Strcpy
|
- The title of this article is incorrect because of technical limitations. The correct title is strcpy.
In computing, the C programming language offers a library function called strcpy that allows null-terminated memory blocks to be copied to different locations. Since, in C, strings are not first-class datatypes, and are implemented as blocks of ASCII bytes in memory, strcpy will effectively copy strings given two pointers to blocks of allocated memory.
For example
char *str1 = malloc(sizeof(char)*LARGE_NUMBER); char *str2 = malloc(sizeof(char)*LARGE_NUMBER); fgets(str1, LARGE_NUMBER, stdin); strcpy(str2, str1); /* the argument order makes it like an assignment - str2 "=" str1 */
Although the simple assignment str2 = str1 might appear to do the same thing, it only copies the memory address of str1 into str2, so the variables now point at the same region of memory (thus any modification made to one string will affect the other). This is known as a shallow copy because it does not actually create a new, identical string.
The strcpy function performs a deep copy by iterating over the individual characters of the string and copying them one by one.
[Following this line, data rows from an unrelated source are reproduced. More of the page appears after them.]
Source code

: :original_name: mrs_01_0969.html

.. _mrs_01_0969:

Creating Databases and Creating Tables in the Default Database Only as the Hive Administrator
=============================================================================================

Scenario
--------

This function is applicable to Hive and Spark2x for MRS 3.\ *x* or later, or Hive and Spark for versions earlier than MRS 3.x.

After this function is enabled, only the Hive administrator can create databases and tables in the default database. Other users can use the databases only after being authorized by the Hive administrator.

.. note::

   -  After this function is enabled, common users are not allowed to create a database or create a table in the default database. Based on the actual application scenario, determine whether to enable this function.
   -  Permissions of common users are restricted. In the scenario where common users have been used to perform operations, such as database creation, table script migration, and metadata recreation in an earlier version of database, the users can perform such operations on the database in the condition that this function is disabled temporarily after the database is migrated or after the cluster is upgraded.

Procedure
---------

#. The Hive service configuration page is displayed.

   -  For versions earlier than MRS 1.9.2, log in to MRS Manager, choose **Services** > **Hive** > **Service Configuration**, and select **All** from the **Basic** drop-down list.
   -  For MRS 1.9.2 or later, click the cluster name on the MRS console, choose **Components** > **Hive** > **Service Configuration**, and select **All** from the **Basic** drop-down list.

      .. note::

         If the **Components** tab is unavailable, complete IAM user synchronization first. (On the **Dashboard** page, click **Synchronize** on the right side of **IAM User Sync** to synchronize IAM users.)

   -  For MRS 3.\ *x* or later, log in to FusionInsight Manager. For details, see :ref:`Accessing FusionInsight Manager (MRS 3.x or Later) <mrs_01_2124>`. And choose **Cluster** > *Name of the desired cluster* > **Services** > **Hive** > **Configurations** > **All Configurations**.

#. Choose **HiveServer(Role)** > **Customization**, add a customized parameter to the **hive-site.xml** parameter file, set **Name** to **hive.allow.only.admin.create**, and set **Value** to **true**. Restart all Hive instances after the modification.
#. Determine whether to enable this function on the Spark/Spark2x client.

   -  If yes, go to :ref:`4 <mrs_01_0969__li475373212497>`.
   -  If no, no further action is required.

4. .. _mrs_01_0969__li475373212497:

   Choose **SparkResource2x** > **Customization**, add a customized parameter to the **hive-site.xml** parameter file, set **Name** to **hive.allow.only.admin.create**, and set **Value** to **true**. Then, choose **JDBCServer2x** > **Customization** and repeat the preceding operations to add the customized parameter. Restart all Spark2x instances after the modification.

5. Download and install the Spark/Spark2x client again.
Here is one possible implementation of strcpy:
char * strcpy(char *dest, const char *src) { char c; const char *p; char *q; for(p = src, q = dest; *p != '\0'; p++, q++) *q = *p; *q = '\0'; return dest; }
strcpy can be dangerous because if the string to be copied is too long to fit in the destination buffer, it will overwrite adjacent memory, causing unpredictable behavior. Usually the program will simply cause a segmentation fault when this occurs, but a skilled attacker can use such a buffer overflow to crack into a system (see computer security).
The bounded variant strncpy does the same thing as strcpy but as it only copies a specified number of bytes, it is susceptible to buffer overflow only if the number of bytes specified is larger than the destination string. OpenBSD strlcpy is regarded as a safer version of these variants.